[Data items]
◇ ◇ ◇ ◇

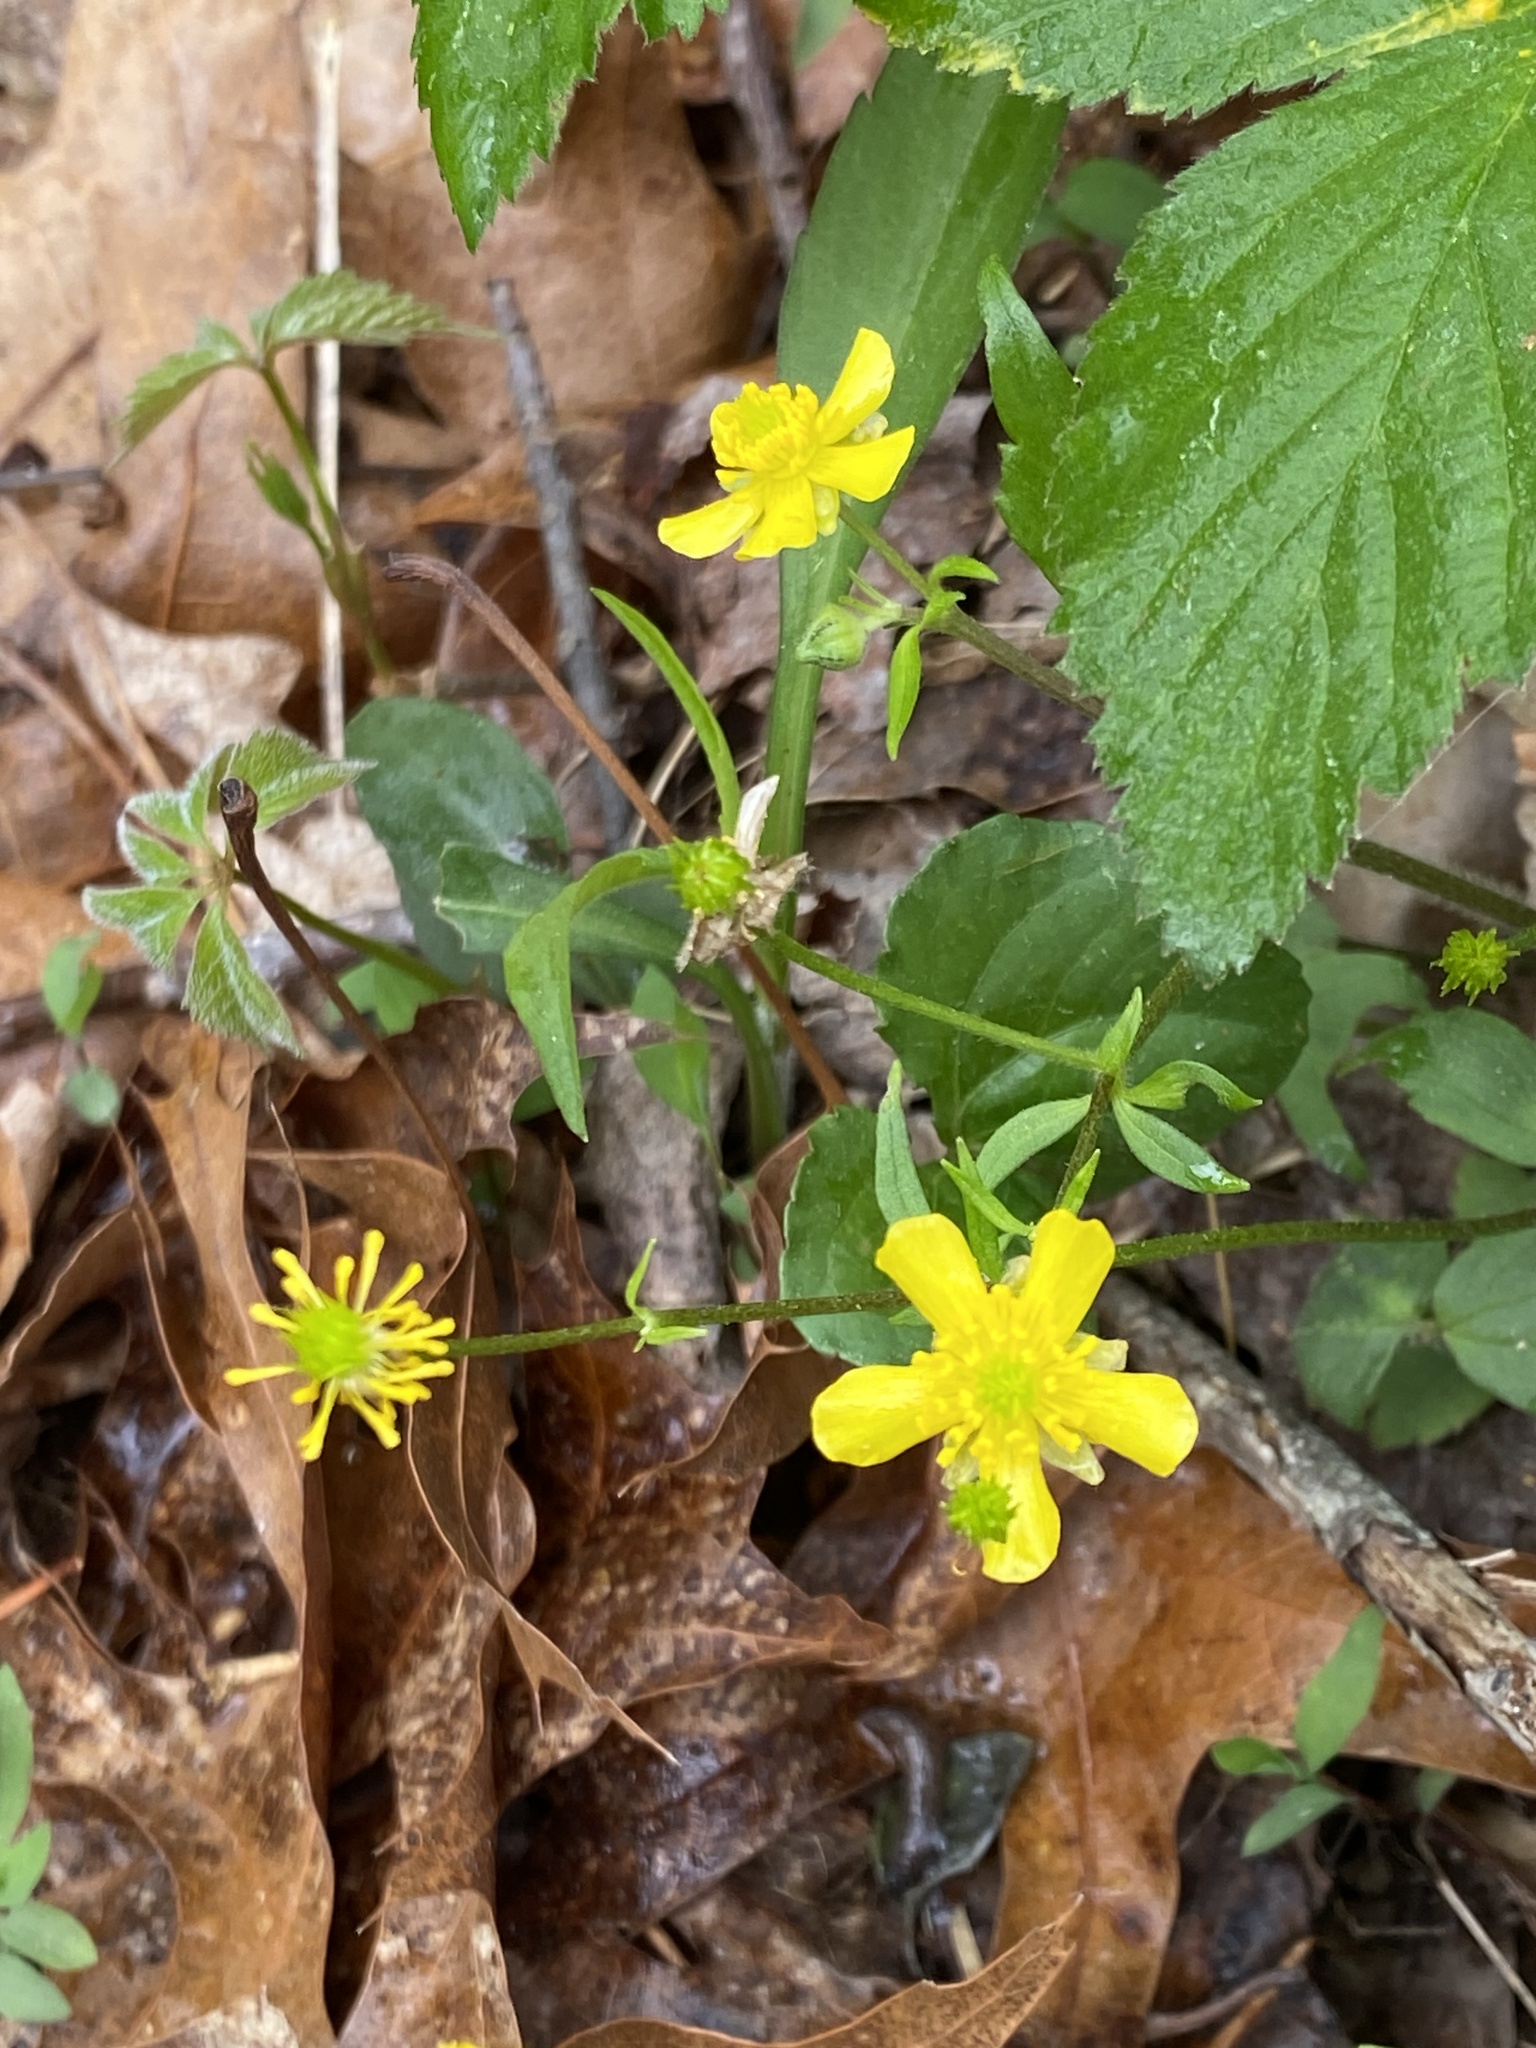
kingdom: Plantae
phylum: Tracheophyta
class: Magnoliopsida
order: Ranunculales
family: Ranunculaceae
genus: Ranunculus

◇ ◇ ◇ ◇

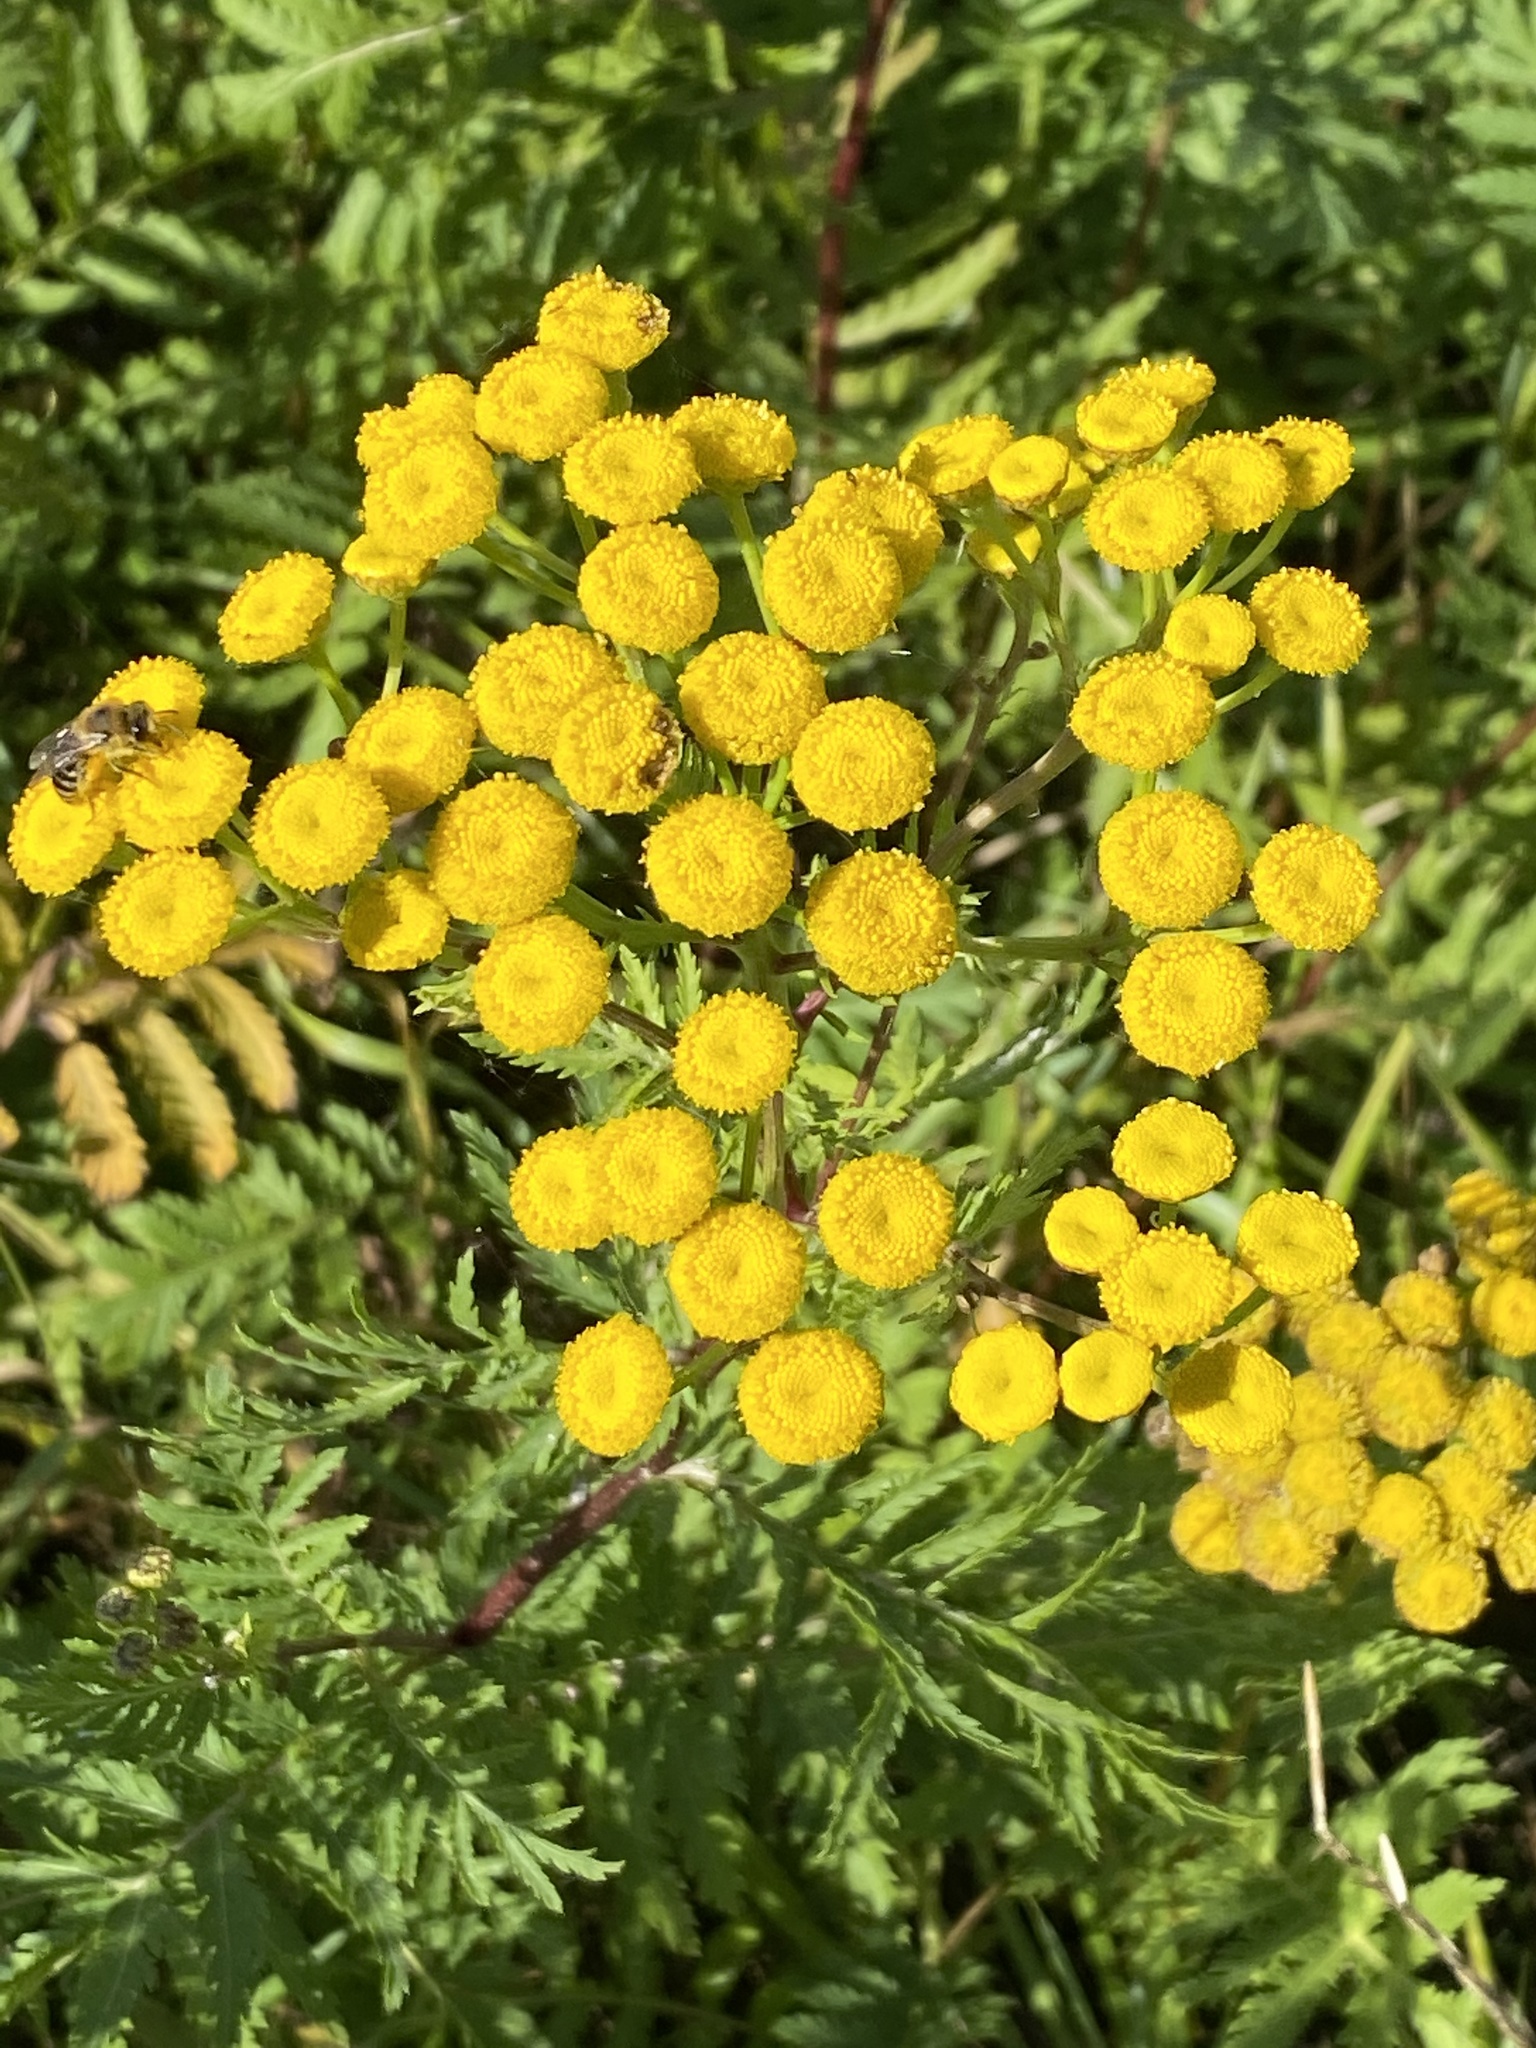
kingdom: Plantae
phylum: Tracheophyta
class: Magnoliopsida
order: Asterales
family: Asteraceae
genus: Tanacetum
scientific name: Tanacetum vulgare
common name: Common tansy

◇ ◇ ◇ ◇

• **The problem**: Can you copy out the lines above, everything from the one containing "order: Asterales" down to the one containing "common name: Common tansy", including both?

• **Solution below**:
order: Asterales
family: Asteraceae
genus: Tanacetum
scientific name: Tanacetum vulgare
common name: Common tansy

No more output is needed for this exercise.